2. The concrete pouring mold for civil construction according to claim 1, characterized in that: A motor (54) is fixedly connected to the upper end of the rotating column (52), and a connecting frame (55) is fixedly connected to the surface of the motor (54).
3. A concrete pouring mold for civil construction according to claim 2, characterized in that: The connecting frame (55) is fixedly connected to the upper surface of the mounting frame (51), and the rotating column (52) is fixedly connected to the limiting plate (56) near the surface of the mounting frame (51).
4. A concrete pouring mold for civil construction according to claim 3, characterized in that: The bottom of the shaping cylinder (4) is fixedly connected to a limiting ring (512), and the rotating column (52) is rotatably connected to the inside of the limiting ring (512).
5. A concrete pouring mold for civil construction according to claim 1, characterized in that: An auxiliary component (6) is fixedly provided on the side of the first template (2). The auxiliary component (6) includes a first positioning plate (61) and a second positioning plate (62). The first positioning plate (61) is fixedly connected to the side of the first template (2), and the second positioning plate (62) is fixedly connected to the side of the second template (3). Insertion holes (67) are provided on the surface of the first positioning plate (61) and the second positioning plate (62).

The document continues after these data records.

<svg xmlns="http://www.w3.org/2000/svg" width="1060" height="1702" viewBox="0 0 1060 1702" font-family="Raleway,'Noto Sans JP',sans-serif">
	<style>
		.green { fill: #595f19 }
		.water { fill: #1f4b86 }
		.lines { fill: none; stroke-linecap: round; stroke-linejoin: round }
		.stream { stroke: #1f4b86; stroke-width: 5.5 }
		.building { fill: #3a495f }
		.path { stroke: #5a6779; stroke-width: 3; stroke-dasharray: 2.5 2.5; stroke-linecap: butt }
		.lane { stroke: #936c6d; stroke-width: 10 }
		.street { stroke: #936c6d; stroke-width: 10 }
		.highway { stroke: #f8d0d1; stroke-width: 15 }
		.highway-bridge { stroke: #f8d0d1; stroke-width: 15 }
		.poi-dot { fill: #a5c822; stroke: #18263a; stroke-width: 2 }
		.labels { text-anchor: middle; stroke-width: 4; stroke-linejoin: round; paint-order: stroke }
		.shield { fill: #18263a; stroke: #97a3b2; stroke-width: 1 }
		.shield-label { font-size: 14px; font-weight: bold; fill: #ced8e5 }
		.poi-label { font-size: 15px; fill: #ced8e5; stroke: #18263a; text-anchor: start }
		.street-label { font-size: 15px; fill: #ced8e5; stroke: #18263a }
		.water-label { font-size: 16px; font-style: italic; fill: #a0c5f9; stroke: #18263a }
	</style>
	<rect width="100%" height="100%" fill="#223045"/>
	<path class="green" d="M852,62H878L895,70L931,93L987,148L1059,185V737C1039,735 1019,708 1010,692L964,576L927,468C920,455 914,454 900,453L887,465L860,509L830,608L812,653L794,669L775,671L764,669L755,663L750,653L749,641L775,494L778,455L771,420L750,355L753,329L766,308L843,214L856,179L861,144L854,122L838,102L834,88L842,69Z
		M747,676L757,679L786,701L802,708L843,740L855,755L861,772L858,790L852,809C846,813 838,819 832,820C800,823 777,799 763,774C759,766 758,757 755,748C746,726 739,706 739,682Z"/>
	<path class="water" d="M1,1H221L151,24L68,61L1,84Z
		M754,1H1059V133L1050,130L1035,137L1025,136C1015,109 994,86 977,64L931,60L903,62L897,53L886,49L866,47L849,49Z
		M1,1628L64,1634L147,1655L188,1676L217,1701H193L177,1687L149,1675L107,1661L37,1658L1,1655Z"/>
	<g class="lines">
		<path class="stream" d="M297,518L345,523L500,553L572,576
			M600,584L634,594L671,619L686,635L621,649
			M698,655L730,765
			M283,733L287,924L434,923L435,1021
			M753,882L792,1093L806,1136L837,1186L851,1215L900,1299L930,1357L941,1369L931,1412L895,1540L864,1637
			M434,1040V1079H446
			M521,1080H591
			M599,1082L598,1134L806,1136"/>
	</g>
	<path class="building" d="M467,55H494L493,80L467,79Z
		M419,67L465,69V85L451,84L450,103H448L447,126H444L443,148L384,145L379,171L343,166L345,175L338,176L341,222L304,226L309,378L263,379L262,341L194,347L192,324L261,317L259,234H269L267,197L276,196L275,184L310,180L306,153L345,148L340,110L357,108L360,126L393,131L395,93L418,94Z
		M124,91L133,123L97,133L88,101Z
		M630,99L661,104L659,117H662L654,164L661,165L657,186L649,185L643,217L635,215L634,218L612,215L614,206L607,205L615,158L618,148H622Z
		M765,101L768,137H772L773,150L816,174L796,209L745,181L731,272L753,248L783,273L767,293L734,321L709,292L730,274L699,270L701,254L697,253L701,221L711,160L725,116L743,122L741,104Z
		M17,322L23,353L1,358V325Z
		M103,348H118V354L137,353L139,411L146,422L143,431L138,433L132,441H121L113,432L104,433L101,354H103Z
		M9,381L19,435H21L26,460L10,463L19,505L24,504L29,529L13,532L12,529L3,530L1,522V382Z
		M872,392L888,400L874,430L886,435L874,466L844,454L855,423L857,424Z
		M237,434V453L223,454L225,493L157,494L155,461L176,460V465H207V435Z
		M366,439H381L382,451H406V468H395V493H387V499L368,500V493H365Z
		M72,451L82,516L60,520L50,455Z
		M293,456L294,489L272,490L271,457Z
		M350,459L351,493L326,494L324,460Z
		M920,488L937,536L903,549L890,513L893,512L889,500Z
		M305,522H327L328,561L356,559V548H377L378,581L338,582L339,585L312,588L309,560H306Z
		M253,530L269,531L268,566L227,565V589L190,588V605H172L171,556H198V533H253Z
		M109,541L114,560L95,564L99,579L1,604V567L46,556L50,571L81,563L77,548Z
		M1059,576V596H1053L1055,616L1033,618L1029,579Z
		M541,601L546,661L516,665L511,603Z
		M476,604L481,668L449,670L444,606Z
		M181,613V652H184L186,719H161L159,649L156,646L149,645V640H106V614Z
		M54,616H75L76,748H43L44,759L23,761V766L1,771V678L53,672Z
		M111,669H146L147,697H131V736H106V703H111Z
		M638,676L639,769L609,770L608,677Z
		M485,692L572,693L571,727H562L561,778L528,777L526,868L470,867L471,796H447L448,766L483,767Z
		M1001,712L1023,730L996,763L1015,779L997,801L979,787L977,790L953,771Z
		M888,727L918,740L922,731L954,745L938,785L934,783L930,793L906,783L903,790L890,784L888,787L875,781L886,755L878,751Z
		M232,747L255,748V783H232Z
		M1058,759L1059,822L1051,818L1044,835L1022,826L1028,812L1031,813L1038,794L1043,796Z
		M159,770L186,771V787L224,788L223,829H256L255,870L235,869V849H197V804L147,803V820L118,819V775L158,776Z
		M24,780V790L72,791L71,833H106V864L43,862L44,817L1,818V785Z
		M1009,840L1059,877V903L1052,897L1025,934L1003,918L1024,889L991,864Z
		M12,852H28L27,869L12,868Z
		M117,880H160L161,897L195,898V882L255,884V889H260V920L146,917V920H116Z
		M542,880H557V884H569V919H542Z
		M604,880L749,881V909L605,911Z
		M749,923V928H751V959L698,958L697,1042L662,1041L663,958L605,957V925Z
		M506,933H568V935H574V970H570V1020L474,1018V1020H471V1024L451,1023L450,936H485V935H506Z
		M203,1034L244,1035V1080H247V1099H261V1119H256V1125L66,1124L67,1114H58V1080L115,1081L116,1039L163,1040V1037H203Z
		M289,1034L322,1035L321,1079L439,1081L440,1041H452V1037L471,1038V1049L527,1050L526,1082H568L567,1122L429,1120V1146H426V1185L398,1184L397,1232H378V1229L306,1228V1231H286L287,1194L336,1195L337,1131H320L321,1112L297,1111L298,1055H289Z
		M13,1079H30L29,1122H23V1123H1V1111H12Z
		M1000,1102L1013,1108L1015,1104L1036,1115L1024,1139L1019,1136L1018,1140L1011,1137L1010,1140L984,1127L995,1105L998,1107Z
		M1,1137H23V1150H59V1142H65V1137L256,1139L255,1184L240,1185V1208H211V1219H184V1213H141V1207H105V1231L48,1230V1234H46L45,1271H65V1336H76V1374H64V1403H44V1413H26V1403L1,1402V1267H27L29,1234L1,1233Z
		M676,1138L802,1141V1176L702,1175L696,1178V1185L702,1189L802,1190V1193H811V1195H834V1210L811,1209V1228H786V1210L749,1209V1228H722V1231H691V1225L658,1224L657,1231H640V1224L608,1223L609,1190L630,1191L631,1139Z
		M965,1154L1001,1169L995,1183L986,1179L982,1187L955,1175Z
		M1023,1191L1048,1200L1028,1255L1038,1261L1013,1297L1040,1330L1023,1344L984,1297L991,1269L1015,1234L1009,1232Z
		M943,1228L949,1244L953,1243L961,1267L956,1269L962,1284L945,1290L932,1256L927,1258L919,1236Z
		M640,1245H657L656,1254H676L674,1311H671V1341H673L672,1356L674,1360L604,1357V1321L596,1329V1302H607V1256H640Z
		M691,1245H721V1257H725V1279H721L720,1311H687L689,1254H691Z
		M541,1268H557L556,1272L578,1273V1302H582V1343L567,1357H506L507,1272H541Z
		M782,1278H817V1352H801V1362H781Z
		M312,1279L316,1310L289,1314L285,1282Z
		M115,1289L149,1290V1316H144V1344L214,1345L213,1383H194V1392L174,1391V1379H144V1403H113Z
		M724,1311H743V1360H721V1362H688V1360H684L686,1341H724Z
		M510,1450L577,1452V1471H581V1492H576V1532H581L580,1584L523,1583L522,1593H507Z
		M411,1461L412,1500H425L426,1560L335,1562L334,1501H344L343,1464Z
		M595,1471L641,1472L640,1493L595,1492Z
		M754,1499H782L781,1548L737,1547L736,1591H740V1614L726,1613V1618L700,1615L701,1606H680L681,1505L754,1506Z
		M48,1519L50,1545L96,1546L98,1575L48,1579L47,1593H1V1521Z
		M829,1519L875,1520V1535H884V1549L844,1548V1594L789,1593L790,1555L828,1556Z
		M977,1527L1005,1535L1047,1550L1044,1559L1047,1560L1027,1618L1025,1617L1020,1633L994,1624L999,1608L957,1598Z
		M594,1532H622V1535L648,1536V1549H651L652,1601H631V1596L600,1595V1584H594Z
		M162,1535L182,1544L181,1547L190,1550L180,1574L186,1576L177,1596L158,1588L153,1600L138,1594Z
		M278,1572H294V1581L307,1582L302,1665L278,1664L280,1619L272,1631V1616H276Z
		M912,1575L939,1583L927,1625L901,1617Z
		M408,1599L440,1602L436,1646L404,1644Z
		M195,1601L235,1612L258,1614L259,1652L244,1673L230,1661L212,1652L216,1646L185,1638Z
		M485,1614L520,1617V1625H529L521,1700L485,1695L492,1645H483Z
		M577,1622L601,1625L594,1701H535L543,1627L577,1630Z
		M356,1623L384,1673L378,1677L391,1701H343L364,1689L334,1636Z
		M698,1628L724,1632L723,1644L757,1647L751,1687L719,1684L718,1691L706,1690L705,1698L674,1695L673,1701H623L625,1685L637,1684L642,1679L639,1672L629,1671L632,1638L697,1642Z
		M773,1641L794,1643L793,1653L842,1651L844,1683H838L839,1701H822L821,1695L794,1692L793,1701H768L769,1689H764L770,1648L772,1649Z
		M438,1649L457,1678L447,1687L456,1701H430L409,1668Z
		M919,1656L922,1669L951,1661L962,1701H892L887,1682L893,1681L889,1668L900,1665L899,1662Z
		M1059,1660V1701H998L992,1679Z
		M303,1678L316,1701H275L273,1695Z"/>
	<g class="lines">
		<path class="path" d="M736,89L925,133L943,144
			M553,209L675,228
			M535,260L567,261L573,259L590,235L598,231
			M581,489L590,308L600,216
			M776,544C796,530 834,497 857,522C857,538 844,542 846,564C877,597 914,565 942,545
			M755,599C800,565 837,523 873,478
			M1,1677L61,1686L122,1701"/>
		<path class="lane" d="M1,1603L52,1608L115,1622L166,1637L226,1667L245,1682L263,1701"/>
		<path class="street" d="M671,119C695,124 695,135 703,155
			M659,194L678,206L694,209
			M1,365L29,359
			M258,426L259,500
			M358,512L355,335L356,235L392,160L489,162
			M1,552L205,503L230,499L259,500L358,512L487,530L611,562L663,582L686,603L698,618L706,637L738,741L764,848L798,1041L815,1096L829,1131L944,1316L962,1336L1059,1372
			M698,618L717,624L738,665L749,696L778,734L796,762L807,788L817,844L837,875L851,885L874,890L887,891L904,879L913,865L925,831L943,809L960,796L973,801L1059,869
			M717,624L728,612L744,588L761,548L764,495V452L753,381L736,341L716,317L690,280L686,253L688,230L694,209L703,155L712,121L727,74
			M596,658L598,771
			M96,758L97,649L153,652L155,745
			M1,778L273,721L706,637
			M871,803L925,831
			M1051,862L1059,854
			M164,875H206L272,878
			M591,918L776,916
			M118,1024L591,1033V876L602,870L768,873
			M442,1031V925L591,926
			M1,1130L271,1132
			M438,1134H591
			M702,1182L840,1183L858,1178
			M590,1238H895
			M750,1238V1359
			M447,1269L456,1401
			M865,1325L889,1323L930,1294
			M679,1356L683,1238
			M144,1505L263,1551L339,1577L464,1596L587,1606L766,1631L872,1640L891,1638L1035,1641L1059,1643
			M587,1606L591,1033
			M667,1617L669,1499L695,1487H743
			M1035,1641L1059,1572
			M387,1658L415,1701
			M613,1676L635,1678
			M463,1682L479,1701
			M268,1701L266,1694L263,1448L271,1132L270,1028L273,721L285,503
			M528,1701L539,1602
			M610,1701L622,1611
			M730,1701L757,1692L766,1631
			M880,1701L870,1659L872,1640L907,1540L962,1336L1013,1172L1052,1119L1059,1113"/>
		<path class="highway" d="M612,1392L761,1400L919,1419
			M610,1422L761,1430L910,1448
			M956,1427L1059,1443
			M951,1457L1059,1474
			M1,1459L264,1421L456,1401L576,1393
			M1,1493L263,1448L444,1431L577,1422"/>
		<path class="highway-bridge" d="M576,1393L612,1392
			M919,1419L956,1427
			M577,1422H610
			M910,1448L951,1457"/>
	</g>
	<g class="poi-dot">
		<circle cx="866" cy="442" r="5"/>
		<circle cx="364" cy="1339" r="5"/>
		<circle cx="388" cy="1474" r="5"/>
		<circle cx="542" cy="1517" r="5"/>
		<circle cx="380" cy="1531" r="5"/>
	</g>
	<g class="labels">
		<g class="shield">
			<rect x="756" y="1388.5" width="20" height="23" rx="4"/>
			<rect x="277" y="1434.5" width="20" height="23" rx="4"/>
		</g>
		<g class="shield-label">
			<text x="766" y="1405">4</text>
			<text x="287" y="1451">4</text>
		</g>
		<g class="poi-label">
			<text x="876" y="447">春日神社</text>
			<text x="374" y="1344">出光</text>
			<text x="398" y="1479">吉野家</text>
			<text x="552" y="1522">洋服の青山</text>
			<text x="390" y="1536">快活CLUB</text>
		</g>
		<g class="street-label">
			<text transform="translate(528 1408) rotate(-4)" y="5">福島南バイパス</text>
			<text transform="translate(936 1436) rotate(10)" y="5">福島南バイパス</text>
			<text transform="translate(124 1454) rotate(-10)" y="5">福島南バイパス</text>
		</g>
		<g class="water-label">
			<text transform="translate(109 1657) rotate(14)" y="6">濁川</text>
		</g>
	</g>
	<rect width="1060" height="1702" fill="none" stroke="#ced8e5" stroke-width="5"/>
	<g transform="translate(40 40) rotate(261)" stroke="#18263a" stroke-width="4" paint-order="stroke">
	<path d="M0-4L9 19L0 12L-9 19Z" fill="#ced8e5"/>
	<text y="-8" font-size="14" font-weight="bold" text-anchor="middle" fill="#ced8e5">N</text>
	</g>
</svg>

6. A concrete pouring mold for civil construction according to claim 5, characterized in that: A plug rod (64) is inserted into the socket (67), and a connecting plate (63) is fixedly connected to the upper end of the plug rod (64).
7. A concrete pouring mold for civil construction according to claim 6, characterized in that: A fixing rod (65) is fixedly connected to the lower surface of the connecting plate (63), and a counterweight (66) is fixedly connected to the lower end of the fixing rod (65).